Further, there are some very shocking and interesting discoveries out of the ABA performance management literature. Contrary to popular belief, people are very often completely unaware of the major sources of positive reinforcement that are driving their day to day behaviors.
For example, some of the most effective sources of positive reinforcement are not always found in pre-existing formal reward and recognition programs. Further, what is truly reinforcing for one employee or team may not be reinforcing to another employee or team. It’s all about strategically individualizing the performance management needs of each individual or group.
A monthly performance bonus may not be as effective at reinforcing innovation and customer service excellence for one employee as a source of contingent or immediate social reinforcement from a supervisor or coworkers delivered at strategic times and places. Not only that, but the type (formal vs informal recognition) and the quality of social reinforcement can vary greatly for each employee.
Is an ABA Based Performance Management System Ethical?
This question will become increasingly critical as more and more businesses begin to see the incredible power of ABA Based Performance Management Systems for shaping, harnessing and maximizing targeted employee behaviors.
There's behavioral health and behavioral harm. I believe that ABA as a human science is a neutral technology. It can be applied for the benefit of people or to their detriment. The challenge here is that it all depends on the behavioral choices and the sources of motivation that drive those who are applying the technology in the first place. Is that a scary thought or a comforting one?
As an organizational consultant, researcher and freelance writer, my approach to the question of the ethical limits of ABA, is that any such intervention must be addressed through the application of the professional ethical standards of the field of ABA generally. This is true for me in an organizational, clinical or any other imaginable context.
For example, I think that informed consent should be mandatory.
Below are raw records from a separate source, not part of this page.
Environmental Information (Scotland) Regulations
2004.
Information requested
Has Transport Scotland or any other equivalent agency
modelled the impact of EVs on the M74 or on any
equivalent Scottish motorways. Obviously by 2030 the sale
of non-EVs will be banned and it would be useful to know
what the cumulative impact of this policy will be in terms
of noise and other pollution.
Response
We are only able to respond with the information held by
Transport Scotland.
I also think that whenever ABA is applied, that it must always seek to maximize the behavioral health of the individual or human systems that it is applied to or in. People must be warned and protected from known behavioral influences that are harmful to their lives and to their well-being. Sadly, this doesn't seem to be happening everywhere or all the time.
Perhaps one of the most important of the old cookie-cutter insights from the organization development tool kit should be re-invented right now. Maybe this guiding insight needs to be strongly bound up with this new age of behaviorally based human performance management and influence. That’s the insight that says we have a clear responsibility to balance the needs and well-being of the individual with the needs and well-being of the organization and the greater living systems that sustain them both.
What organization development once called the "intangibles" or "human factors" are now rapidly becoming measurably tangible, often through advanced performance management systems and the related research.
Questions for you:
1. What is major performance goal for your team or company?
2. What are the top 2 or 3 measurable behaviors that people need to start doing or stop doing in order to meet those goals?
3. What are the most effective sources of positive reinforcement that would best help to shape an maintain the desired employee behaviors over time?